>> START SUPPLIED TEXT
# Game meat for sell?



## Aldeez (Sep 10, 2007)

I'm not a hunter myself but love to eat game meat when I get the chance. I was just wondering if anyone knows a place the sells the meat or if anyone is welling to sell the meat directly to me. Any feedback would be awesome and thanks in advance.


----------



## STEVO (Sep 13, 2007)

Im pretty sure it is illegal to sell actual game meat, unless it was a farm raised animal. There are a few supermarkets around and butcher shops that have meat available, But its hard to come by & it doesnt really taste that authentic. Best option is to get into hunting


----------



## Al Hansen (Sep 7, 2007)

I believe STEVO is correct on this, so do you work for the Feds , State or FDA or ............ :lol: :lol: You may want to try one of those small butcher shops around to see if they sell some of the left overs when they put their thumb on the scale when they weighed in that big Muley or Elk. Good luck.
>> END SUPPLIED TEXT
>> START THE DATA
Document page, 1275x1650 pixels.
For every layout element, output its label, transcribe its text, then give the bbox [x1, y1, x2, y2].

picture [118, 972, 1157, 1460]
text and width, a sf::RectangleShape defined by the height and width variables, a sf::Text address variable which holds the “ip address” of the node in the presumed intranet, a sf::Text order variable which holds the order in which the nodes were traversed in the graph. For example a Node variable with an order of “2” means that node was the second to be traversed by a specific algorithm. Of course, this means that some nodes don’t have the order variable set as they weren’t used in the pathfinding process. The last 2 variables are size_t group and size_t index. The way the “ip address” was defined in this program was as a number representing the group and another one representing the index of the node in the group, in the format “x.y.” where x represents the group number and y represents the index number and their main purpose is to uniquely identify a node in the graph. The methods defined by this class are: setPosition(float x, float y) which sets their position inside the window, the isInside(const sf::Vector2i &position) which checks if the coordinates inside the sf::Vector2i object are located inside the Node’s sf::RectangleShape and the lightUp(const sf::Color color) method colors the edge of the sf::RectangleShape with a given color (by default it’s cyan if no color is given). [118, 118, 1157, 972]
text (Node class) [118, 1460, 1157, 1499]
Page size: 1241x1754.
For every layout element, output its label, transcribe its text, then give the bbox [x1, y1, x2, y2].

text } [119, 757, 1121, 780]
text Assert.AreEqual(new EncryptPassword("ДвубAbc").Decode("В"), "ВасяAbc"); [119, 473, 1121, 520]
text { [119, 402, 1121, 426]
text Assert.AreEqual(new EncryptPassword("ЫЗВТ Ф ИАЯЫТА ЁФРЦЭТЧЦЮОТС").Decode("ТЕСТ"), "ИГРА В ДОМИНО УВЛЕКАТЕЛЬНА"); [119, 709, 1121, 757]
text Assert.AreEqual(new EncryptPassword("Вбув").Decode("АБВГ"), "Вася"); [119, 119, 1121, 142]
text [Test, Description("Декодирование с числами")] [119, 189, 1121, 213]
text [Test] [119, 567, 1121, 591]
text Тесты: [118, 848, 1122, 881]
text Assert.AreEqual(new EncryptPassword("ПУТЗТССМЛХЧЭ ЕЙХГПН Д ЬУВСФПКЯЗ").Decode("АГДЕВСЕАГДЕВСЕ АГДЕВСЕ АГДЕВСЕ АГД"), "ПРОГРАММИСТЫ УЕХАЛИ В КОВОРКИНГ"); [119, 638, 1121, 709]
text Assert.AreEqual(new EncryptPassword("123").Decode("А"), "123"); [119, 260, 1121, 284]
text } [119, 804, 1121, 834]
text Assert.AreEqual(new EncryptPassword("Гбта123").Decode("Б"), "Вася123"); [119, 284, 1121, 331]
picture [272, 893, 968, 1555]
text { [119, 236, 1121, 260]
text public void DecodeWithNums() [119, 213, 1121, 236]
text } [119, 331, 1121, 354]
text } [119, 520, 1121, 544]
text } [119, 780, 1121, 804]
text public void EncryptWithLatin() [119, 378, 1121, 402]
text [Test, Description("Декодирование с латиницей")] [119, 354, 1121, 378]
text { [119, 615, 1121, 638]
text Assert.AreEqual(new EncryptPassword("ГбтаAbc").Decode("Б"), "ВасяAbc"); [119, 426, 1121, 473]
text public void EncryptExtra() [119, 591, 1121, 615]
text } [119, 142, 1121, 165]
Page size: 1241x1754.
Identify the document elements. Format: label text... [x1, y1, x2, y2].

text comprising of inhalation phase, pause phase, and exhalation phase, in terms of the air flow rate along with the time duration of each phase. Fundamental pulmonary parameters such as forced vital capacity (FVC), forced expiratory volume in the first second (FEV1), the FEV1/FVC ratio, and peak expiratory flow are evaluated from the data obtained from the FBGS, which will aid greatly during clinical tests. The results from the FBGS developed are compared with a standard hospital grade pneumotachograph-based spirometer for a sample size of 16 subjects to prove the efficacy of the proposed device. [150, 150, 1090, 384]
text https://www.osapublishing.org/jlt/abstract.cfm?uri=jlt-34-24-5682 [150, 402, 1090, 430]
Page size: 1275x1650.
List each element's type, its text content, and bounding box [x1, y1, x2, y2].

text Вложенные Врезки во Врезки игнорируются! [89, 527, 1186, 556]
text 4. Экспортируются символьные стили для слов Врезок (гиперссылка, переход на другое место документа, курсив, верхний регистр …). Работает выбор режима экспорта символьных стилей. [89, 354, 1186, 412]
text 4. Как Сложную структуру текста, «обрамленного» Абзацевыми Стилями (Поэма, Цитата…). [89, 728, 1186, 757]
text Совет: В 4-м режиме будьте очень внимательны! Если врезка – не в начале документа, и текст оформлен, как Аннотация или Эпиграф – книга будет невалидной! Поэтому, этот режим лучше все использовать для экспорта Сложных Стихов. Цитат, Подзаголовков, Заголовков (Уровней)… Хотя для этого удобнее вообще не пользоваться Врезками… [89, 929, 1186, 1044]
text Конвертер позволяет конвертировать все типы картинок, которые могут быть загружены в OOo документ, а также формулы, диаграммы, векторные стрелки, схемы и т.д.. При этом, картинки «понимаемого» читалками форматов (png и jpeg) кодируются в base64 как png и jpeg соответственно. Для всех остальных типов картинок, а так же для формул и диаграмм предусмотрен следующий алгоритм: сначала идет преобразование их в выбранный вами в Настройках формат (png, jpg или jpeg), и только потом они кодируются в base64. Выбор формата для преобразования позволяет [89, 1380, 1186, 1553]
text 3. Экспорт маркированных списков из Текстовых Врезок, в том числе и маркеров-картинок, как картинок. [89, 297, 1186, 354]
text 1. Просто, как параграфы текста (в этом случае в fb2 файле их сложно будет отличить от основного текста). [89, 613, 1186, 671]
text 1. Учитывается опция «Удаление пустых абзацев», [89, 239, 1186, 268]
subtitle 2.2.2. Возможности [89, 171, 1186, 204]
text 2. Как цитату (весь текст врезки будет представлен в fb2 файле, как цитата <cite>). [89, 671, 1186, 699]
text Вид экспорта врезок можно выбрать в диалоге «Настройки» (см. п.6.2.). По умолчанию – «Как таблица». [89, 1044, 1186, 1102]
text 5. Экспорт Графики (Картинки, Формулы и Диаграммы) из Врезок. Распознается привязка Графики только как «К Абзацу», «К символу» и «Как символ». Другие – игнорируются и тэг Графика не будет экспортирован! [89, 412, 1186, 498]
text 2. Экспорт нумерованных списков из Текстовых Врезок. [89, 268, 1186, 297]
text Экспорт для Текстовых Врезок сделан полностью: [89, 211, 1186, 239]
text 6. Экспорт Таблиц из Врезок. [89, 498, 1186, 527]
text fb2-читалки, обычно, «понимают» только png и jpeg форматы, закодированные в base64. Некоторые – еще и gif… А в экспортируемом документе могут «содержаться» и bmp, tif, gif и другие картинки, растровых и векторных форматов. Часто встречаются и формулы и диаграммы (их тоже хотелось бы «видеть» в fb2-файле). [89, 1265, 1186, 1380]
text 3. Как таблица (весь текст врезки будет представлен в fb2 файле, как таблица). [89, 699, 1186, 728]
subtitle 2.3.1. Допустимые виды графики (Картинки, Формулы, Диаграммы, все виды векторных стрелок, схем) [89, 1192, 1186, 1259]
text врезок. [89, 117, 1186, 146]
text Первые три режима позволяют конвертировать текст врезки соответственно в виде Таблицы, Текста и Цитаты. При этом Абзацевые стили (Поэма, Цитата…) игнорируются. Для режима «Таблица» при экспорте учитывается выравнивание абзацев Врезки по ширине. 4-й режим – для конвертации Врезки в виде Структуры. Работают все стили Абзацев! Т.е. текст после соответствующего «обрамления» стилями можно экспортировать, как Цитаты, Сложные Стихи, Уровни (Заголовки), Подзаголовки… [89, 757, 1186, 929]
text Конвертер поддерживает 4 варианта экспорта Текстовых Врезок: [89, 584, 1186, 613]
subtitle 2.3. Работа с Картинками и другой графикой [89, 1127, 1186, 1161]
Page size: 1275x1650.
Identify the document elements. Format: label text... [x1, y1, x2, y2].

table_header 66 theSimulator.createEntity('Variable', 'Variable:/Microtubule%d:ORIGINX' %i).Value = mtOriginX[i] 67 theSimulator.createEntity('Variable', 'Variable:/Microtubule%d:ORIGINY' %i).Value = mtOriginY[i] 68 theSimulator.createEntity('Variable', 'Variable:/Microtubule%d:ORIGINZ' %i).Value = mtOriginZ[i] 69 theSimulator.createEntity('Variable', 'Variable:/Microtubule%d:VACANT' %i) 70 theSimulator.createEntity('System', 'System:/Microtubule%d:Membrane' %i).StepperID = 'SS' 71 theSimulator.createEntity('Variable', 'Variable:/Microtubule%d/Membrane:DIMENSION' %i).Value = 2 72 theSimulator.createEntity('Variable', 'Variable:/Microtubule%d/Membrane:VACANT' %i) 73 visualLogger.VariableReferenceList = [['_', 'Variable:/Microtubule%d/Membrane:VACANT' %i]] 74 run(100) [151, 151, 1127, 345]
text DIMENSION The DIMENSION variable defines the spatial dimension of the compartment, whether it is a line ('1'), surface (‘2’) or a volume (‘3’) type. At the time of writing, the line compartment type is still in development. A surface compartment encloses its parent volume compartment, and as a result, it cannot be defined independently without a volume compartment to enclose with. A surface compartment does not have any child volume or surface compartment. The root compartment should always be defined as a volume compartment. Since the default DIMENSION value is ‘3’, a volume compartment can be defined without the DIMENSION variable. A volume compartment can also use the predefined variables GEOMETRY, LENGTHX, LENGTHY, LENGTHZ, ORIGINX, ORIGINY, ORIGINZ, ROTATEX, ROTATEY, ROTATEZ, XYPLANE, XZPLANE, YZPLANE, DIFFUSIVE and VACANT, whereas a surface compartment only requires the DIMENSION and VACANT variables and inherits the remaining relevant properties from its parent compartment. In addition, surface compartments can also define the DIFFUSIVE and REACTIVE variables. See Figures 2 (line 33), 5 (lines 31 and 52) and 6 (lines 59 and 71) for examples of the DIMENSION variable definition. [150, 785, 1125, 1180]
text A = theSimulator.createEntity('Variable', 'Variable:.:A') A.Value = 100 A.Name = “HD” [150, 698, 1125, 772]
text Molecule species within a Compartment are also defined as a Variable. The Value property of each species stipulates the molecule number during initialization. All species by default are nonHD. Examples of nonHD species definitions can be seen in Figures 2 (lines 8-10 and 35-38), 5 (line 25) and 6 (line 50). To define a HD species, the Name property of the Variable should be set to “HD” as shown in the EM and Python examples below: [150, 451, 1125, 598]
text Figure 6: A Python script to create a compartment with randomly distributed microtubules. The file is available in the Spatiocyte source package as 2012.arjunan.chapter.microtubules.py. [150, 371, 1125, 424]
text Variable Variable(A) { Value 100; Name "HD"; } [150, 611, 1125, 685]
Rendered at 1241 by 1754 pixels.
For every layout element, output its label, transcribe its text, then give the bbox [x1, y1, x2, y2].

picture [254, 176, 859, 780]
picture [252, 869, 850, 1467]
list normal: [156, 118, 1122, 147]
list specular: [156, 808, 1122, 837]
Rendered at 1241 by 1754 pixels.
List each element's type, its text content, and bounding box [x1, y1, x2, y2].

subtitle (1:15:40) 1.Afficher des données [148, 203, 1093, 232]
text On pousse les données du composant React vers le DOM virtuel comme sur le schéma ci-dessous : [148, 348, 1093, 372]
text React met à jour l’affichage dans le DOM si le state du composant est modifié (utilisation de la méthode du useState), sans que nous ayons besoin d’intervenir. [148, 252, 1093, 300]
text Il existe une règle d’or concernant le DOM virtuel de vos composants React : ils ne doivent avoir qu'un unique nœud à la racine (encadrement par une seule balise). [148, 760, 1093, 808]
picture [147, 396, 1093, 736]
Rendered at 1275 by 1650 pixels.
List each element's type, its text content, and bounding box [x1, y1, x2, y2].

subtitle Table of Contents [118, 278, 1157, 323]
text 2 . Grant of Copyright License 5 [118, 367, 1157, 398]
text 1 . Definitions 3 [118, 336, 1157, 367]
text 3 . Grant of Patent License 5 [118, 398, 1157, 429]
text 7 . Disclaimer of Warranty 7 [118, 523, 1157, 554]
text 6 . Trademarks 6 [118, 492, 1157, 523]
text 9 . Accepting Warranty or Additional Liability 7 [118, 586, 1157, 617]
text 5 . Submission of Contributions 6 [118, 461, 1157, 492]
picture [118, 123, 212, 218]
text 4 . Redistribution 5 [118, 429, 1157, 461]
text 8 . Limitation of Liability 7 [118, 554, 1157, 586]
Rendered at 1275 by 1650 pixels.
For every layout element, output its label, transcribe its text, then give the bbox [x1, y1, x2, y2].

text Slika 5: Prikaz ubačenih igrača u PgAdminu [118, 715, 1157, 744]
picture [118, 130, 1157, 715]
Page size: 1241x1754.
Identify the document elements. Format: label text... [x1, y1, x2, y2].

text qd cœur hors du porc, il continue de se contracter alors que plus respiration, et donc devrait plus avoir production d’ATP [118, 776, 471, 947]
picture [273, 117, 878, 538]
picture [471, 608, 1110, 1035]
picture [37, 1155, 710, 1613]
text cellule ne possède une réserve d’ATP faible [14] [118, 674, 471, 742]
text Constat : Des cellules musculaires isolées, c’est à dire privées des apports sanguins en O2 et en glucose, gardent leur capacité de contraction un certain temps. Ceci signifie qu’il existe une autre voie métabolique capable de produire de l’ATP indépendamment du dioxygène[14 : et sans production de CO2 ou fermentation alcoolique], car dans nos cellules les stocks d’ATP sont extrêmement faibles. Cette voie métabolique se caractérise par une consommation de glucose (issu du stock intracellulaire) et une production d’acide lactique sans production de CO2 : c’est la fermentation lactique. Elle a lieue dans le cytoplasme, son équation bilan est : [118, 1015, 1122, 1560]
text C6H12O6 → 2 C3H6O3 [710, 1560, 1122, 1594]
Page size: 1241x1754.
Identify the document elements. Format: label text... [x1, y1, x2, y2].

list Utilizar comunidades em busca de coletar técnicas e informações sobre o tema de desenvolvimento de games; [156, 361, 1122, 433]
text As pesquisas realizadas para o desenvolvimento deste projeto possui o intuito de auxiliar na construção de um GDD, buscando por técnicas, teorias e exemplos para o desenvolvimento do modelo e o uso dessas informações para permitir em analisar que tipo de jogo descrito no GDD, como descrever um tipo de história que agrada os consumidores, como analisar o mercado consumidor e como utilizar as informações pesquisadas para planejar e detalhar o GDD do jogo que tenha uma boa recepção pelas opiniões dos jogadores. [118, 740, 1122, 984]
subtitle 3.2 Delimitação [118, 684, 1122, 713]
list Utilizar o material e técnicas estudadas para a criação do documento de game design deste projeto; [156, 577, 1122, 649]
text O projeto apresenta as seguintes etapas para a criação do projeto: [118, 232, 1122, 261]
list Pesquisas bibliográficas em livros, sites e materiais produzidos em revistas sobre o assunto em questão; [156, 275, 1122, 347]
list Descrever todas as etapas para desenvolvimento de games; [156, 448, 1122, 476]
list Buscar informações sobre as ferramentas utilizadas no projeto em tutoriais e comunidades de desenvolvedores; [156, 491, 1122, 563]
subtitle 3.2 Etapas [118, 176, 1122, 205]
>> END THE DATA
*TO-DO LIST*
a) Print the game meat thread in full, without any changes.
b) Report each line of the listing that contains the string "deste".
The game meat thread and the listing have no connection to each other.

*REPLIES*
a)
# Game meat for sell?



## Aldeez (Sep 10, 2007)

I'm not a hunter myself but love to eat game meat when I get the chance. I was just wondering if anyone knows a place the sells the meat or if anyone is welling to sell the meat directly to me. Any feedback would be awesome and thanks in advance.


----------



## STEVO (Sep 13, 2007)

Im pretty sure it is illegal to sell actual game meat, unless it was a farm raised animal. There are a few supermarkets around and butcher shops that have meat available, But its hard to come by & it doesnt really taste that authentic. Best option is to get into hunting


----------



## Al Hansen (Sep 7, 2007)

I believe STEVO is correct on this, so do you work for the Feds , State or FDA or ............ :lol: :lol: You may want to try one of those small butcher shops around to see if they sell some of the left overs when they put their thumb on the scale when they weighed in that big Muley or Elk. Good luck.

b)
text As pesquisas realizadas para o desenvolvimento deste projeto possui o intuito de auxiliar na construção de um GDD, buscando por técnicas, teorias e exemplos para o desenvolvimento do modelo e o uso dessas informações para permitir em analisar que tipo de jogo descrito no GDD, como descrever um tipo de história que agrada os consumidores, como analisar o mercado consumidor e como utilizar as informações pesquisadas para planejar e detalhar o GDD do jogo que tenha uma boa recepção pelas opiniões dos jogadores. [118, 740, 1122, 984]
list Utilizar o material e técnicas estudadas para a criação do documento de game design deste projeto; [156, 577, 1122, 649]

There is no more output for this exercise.